### Page excerpt
473,606 Members | 3,113 Online
Bytes | Software Development & Data Engineering Community
+ Post

Home Posts Topics Members FAQ

Casting to unsigned char for isupper() and friends

I've read that you should always cast the argument you pass to
isupper(), isalnum(), etc. to unsigned char, even though their
signature is int is...(int).

This confuses me, for the following reason. The is...() functions can
either accept a character, or EOF. But now suppose (as is common) that
EOF==(int) -1. Then (unsigned char) EOF will be 255, which is a valid
character value! So this casting destroys the possibility to pass EOF
to is...(), and in fact gives misleading results in this case.

Mar 23 '07 #1
24 2084
Fr************@ googlemail.com writes:
I've read that you should always cast the argument you pass to
isupper(), isalnum(), etc. to unsigned char, even though their
signature is int is...(int).

This confuses me, for the following reason. The is...() functions can
either accept a character, or EOF. But now suppose (as is common) that
EOF==(int) -1. Then (unsigned char) EOF will be 255, which is a valid
character value! So this casting destroys the possibility to pass EOF
to is...(), and in fact gives misleading results in this case.
If you have a value of type (plain) char, you should cast it to
unsigned char before passing it to isupper() (or any of the is*()
functions). For example, if plain char is signed, then -42
might be a valid character; you need to convert it to unsigned char,
yielding (assuming 8-bit characters) the value 214, which isupper()
can understand.

If you have the value EOF, then presumably you haven't tried to store
it in a variable of type char. For example, if it's the result of the
getchar() function, then it's already of type int (and any characters
that have negative values as signed char are already converted to
unsigned char), so no cast is necessary. Casting it to unsigned char
would, as you say, lose information.

So saying that you should *always* cast the argument to unsigned char
isn't quite correct. But the ability to pass the value EOF to the
is*() functions is fairly obscure, and it's not something I've ever
seen a use for. You're correct that EOF is an exception to the rule,
but I'd recommend just avoiding EOF in this context in the first
place.

--
Keith Thompson (The_Other_Keit h) ks***@mib.org <http://www.ghoti.net/~kst>
San Diego Supercomputer Center <* <http://users.sdsc.edu/~kst>
"We must do something. This is something. Therefore, we must do this."
-- Antony Jay and Jonathan Lynn, "Yes Minister"
Mar 23 '07 #2
On 23 Mar 2007 16:30:13 -0700, in comp.lang.c ,
Fr************@ googlemail.com wrote:
>I've read that you should always cast the argument you pass to
isupper(), isalnum(), etc. to unsigned char, even though their
signature is int is...(int).

### Source material
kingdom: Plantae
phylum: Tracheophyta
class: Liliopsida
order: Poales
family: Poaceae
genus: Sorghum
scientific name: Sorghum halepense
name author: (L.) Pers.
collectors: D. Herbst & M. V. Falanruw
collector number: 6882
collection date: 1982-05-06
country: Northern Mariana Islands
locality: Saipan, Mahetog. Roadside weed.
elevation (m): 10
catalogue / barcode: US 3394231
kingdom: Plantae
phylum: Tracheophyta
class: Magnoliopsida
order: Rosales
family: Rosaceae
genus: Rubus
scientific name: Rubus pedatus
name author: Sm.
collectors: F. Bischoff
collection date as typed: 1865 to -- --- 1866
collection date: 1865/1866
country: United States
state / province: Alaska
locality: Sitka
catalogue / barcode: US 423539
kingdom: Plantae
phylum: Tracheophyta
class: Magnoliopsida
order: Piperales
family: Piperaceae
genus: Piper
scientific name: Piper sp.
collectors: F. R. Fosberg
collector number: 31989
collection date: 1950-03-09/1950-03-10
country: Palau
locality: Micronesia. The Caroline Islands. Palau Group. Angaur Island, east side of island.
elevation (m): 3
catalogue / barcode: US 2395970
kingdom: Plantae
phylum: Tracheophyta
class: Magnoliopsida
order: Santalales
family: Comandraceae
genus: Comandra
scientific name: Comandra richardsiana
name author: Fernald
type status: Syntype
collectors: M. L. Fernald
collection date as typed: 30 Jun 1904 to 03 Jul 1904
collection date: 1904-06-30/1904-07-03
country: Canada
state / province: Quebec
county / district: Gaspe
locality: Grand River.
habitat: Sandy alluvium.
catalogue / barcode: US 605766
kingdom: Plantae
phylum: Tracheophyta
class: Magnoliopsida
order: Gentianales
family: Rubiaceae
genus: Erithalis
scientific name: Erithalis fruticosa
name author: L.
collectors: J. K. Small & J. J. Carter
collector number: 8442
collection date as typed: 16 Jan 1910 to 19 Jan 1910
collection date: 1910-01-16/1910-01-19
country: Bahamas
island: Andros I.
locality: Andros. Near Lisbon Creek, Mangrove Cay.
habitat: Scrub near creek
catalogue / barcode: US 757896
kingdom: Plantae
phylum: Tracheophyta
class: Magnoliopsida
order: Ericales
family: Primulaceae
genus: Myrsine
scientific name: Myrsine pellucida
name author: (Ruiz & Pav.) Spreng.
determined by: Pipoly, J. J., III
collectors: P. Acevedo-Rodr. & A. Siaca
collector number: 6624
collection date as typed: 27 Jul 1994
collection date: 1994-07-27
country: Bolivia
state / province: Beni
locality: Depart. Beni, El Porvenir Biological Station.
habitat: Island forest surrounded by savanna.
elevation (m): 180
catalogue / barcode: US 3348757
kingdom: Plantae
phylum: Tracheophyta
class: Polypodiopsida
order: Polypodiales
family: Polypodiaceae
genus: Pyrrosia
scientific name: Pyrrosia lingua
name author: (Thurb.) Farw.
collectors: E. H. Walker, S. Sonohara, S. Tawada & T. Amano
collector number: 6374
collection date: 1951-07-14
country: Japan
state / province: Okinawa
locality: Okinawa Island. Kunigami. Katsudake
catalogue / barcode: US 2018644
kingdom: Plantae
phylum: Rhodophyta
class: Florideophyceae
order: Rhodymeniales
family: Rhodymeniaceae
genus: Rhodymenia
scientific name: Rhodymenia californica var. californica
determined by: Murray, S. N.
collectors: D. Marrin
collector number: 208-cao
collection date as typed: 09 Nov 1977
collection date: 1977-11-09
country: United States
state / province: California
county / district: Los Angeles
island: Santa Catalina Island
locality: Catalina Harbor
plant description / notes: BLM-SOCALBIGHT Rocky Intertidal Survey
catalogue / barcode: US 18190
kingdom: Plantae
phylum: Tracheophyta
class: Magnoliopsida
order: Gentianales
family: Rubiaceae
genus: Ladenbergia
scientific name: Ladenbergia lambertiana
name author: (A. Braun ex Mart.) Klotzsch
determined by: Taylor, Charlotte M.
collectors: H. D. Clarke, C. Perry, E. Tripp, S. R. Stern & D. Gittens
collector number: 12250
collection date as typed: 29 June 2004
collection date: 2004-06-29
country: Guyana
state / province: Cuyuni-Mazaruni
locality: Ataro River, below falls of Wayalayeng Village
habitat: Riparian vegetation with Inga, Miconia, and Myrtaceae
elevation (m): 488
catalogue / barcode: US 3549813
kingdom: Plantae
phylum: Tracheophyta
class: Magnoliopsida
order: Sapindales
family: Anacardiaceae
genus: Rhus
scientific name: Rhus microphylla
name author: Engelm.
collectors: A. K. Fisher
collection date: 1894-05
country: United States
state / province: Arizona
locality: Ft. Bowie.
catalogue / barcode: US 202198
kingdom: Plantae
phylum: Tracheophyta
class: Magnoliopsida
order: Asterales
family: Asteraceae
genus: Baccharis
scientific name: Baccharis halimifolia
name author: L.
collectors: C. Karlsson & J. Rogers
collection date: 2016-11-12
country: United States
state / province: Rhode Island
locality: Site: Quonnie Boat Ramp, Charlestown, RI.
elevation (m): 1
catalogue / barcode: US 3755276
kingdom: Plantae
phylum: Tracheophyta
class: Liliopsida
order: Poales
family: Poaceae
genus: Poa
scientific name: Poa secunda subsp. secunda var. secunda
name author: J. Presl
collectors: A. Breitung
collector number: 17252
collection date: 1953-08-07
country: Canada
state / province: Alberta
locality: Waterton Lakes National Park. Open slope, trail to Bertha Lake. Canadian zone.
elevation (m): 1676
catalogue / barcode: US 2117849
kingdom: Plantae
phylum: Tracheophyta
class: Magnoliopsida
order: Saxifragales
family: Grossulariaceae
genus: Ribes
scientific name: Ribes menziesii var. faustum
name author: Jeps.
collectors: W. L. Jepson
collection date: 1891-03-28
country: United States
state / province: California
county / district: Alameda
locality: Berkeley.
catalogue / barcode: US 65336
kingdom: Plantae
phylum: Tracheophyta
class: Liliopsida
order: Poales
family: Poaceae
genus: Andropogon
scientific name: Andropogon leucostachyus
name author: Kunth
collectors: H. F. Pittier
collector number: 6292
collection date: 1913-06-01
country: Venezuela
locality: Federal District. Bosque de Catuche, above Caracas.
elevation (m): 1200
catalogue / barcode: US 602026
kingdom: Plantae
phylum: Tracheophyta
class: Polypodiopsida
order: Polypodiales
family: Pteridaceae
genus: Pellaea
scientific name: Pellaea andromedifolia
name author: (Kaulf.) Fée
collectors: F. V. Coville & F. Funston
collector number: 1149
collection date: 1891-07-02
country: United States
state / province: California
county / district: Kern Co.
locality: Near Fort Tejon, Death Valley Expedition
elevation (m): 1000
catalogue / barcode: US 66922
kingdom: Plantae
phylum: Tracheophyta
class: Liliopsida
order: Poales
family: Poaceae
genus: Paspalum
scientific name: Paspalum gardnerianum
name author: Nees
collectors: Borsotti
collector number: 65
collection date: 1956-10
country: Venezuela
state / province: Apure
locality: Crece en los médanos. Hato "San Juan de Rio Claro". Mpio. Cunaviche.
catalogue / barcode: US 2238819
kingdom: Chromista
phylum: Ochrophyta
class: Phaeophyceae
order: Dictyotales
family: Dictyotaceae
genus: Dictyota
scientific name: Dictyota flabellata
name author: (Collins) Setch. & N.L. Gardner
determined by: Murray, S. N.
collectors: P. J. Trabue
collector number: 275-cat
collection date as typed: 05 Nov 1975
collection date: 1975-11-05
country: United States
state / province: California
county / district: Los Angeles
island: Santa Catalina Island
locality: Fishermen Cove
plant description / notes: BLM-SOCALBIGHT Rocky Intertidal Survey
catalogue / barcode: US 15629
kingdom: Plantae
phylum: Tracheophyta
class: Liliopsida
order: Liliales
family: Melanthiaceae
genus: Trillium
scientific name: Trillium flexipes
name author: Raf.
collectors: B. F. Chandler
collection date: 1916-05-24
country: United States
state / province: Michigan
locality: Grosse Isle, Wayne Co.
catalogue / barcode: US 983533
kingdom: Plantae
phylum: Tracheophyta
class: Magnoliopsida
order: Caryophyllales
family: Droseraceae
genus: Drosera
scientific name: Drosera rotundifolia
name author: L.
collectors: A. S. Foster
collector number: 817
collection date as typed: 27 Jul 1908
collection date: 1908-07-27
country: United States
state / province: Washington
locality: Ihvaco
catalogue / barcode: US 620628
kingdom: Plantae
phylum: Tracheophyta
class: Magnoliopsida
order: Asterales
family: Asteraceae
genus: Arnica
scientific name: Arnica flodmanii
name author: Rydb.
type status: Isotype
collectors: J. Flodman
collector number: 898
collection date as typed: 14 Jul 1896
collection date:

### Aim A
According to the thread on casting to unsigned char, what value does (unsigned char) EOF have when EOF equals (int) -1?
### Aim B
Recast the records as a JSON list of strings, one string per line, covering everything from the line containing "collector number: 6374" down to the line containing "country: Guyana".

### Solution A
255

### Solution B
[
  "collector number: 6374",
  "collection date: 1951-07-14",
  "country: Japan",
  "state / province: Okinawa",
  "locality: Okinawa Island. Kunigami. Katsudake",
  "catalogue / barcode: US 2018644",
  "kingdom: Plantae",
  "phylum: Rhodophyta",
  "class: Florideophyceae",
  "order: Rhodymeniales",
  "family: Rhodymeniaceae",
  "genus: Rhodymenia",
  "scientific name: Rhodymenia californica var. californica",
  "determined by: Murray, S. N.",
  "collectors: D. Marrin",
  "collector number: 208-cao",
  "collection date as typed: 09 Nov 1977",
  "collection date: 1977-11-09",
  "country: United States",
  "state / province: California",
  "county / district: Los Angeles",
  "island: Santa Catalina Island",
  "locality: Catalina Harbor",
  "plant description / notes: BLM-SOCALBIGHT Rocky Intertidal Survey",
  "catalogue / barcode: US 18190",
  "kingdom: Plantae",
  "phylum: Tracheophyta",
  "class: Magnoliopsida",
  "order: Gentianales",
  "family: Rubiaceae",
  "genus: Ladenbergia",
  "scientific name: Ladenbergia lambertiana",
  "name author: (A. Braun ex Mart.) Klotzsch",
  "determined by: Taylor, Charlotte M.",
  "collectors: H. D. Clarke, C. Perry, E. Tripp, S. R. Stern & D. Gittens",
  "collector number: 12250",
  "collection date as typed: 29 June 2004",
  "collection date: 2004-06-29",
  "country: Guyana"
]